ALTERING TOBACCO LEAVES TO PRODUCE MEDICINE IS NOT THE ONLY WAY to enlist the plant kingdom in the cause for better health. Another path is more straightforward—boosting the nutritional content of current crops, especially in the developing world. “Scientists are using the same plant biotechnology that produces biological substances for clinical use to put extra nutrients in staples such as rice for developing countries,” says Jing Kang,who researches lipid medicine and technology at Massachusetts General Hospital. “We also have nutrition problems, such as unhealthy fats in oils and meats, that we could address with the same technology.”

Golden Rice is the poster child for that approach. This special grain is fortified with beta-carotene, the precursor to vitamin A. Rice doesn’t naturally produce vitamin A, and deficiencies in that nutrient may cause blindness, immune problems and other health issues in the millions of people whose primary daily sustenance is a bowl of rice.

International aid organizations currently address vitamin A deficiencies by distributing supplements, but that requires ongoing funding and is subject to political or social upheavals. “Pills don’t multiply, but seeds do,” says Peter Beyer, a cell biologist at the University of Freiburg in Germany. During the 1990s, he and Ingo Potrykus of the Swiss Federal Institute of Technology (ETH), in Zurich discovered that rice has most, but not all, of the genetic machinery needed to produce vitamin A. They found a way to add genes to complete the pathway—borrowing one of the missing beta-carotene genes from the daffodil and another from a bacterium.

Today, the International Rice Research Institute and its agencies in several countries have bred strains of Golden Rice that can grow in various climates using traditional farming methods. Because the rice is transgenic, farmers can collect its seeds for replanting the next year, indefinitely.
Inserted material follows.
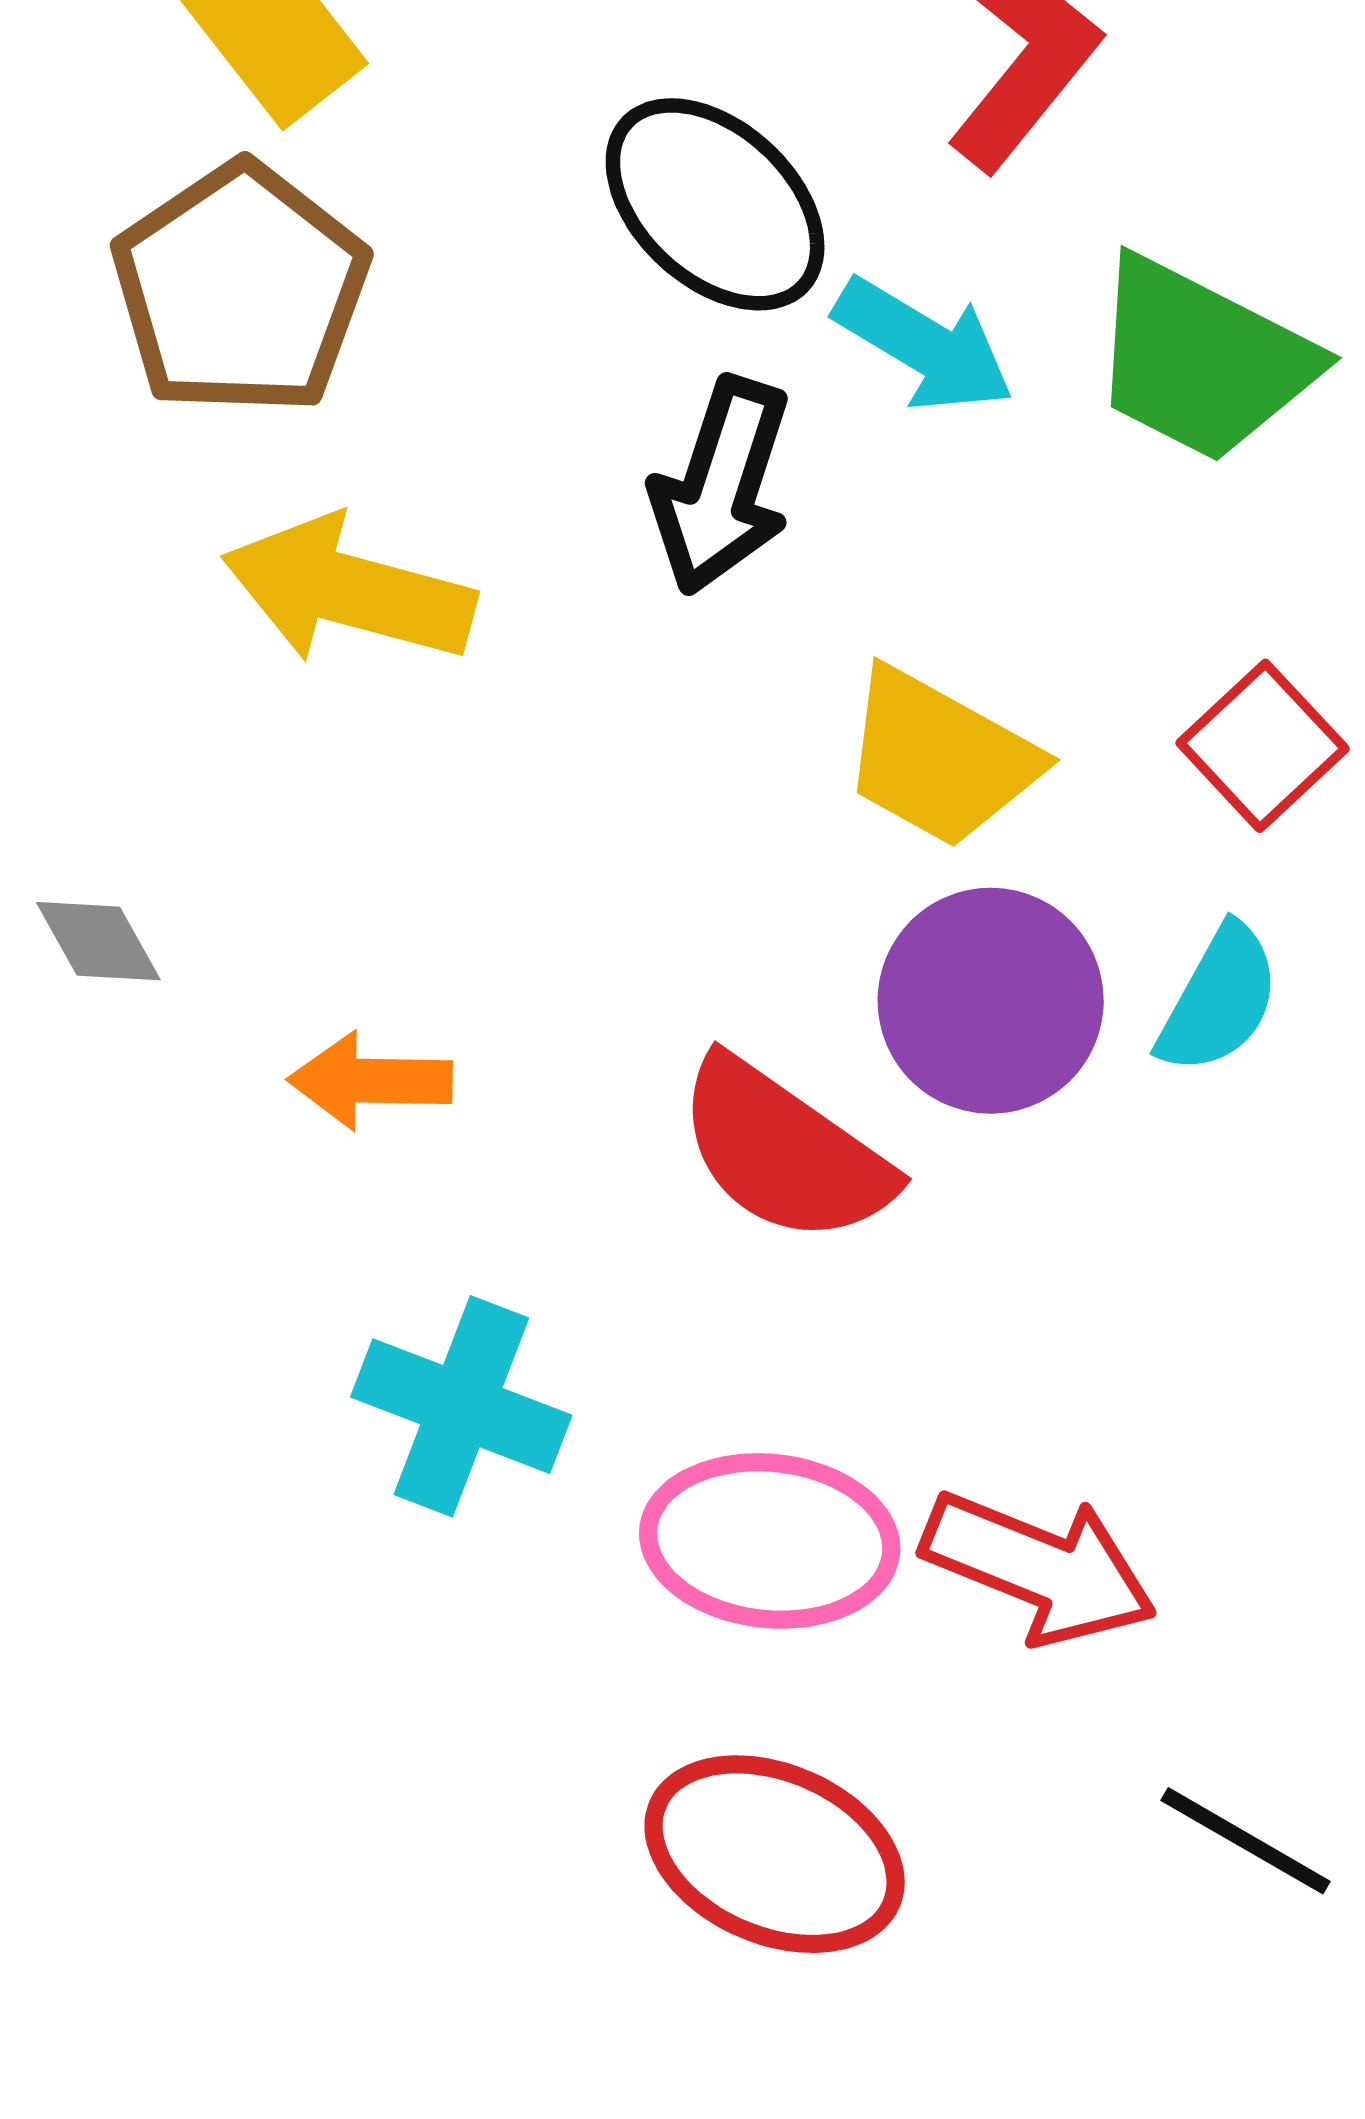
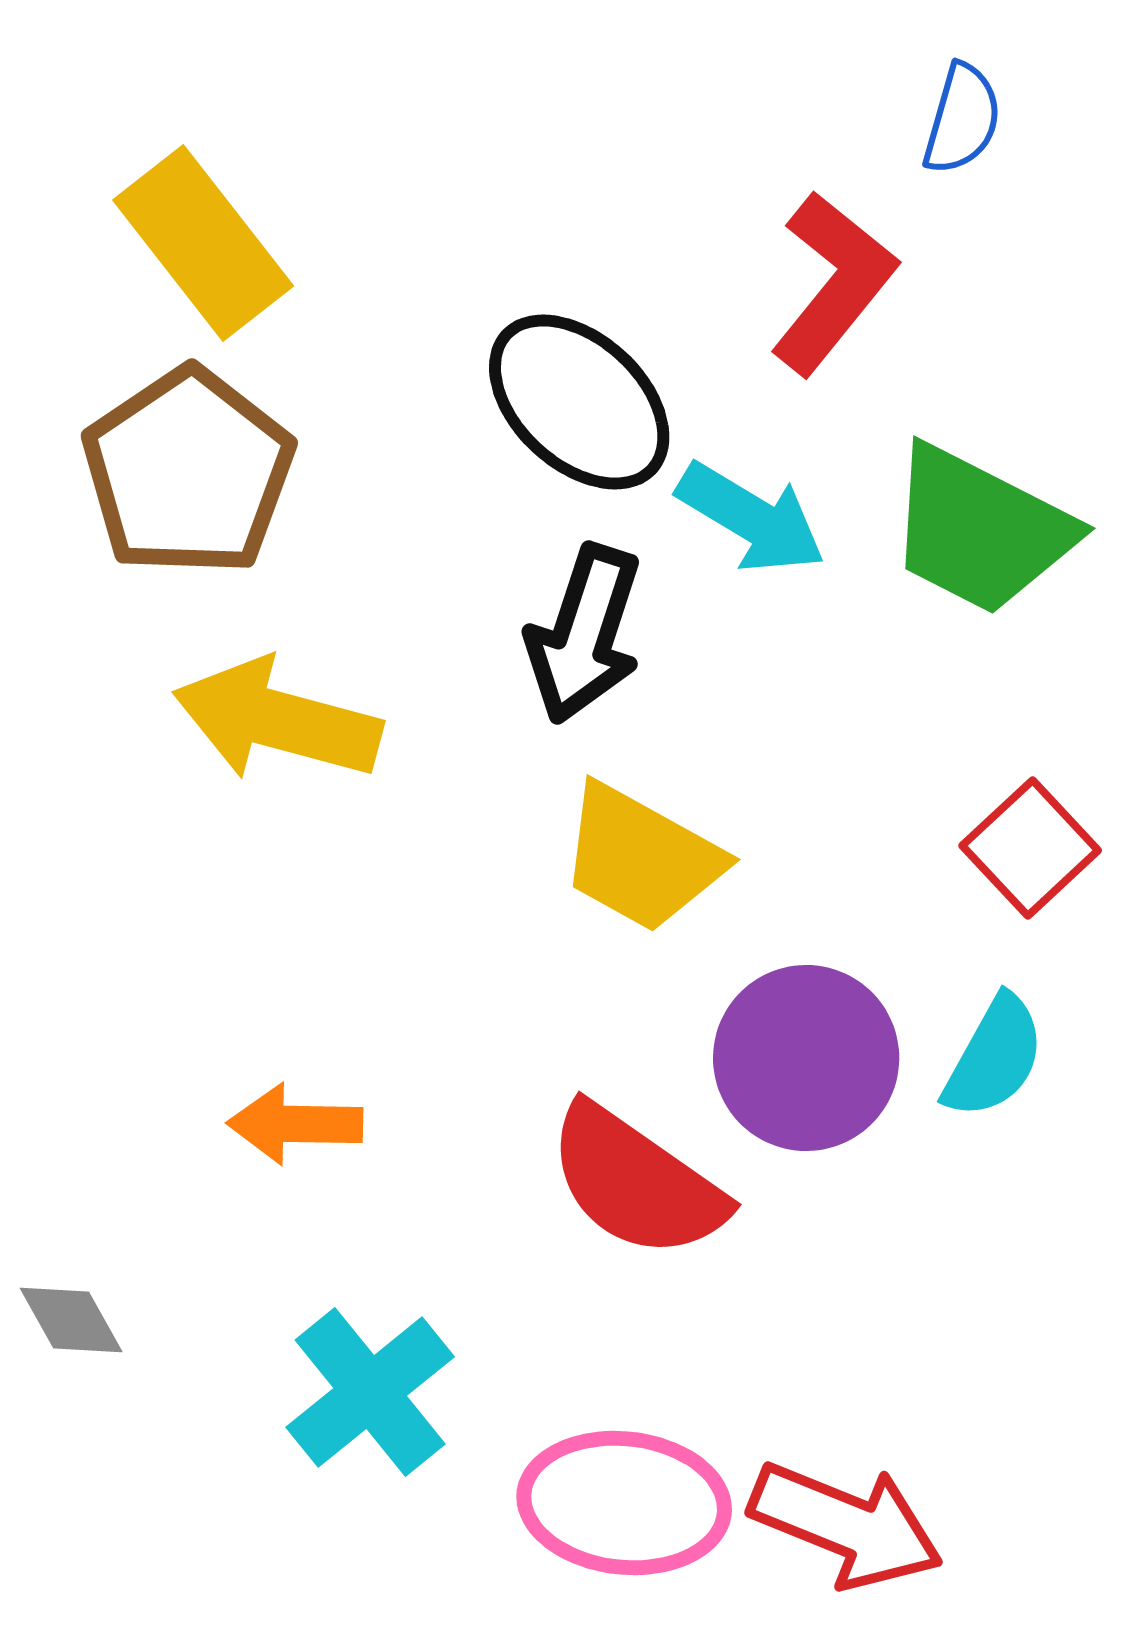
yellow trapezoid: (940, 758) -> (641, 858), moved
gray diamond: (98, 941) -> (71, 1320), moved
cyan cross: (461, 1406) -> (370, 1392), turned 30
Those who are philosophically opposed to genetically modified organisms (GMOs) have tried to block the introduction of Golden Rice in the developing world. Others argue that what’s needed is to alleviate world poverty and balance the uneven global distribution of healthy foods. “When I was 14, I believed in that goal,” Beyer says. “Now my hair is gray.” The need to save lives, he says, is here, and so is the technology.
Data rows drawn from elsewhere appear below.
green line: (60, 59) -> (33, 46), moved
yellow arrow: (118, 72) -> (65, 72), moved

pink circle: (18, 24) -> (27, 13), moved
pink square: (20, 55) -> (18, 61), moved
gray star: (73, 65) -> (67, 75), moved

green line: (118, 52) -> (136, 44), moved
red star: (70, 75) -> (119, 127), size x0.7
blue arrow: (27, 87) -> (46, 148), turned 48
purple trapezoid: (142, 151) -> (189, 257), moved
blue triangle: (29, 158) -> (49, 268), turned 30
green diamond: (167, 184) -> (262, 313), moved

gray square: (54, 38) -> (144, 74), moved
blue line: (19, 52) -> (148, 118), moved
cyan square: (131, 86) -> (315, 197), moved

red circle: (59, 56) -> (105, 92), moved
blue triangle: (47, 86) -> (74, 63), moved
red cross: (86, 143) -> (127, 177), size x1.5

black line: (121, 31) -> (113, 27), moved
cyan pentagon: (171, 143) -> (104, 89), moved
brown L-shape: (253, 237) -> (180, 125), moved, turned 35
The developed world, meanwhile, has its own food problems—an overabundance of unhealthy fats, for one—and rather than adding foreign genes to plants, researchers are attempting to address such issues with new gene-editing tools that can tweak or inactivate the genes that are already there, says Daniel Voytas, of the Center for Genome Engineering at the University of Minnesota. Soybean oil, for example, is high in polyunsaturated fats. That’s a problem in prepared foods, so soybean oil has typically been hydrogenated—a well-understood health risk. Voytas edited out the soybean gene that makes polyunsaturated fats, leaving monounsaturated fats, which are much healthier. He is also tweaking potatoes to produce fewer neurotoxins when they’re fried. If people are what they eat, such advances may head off diet-related health problems before they begin.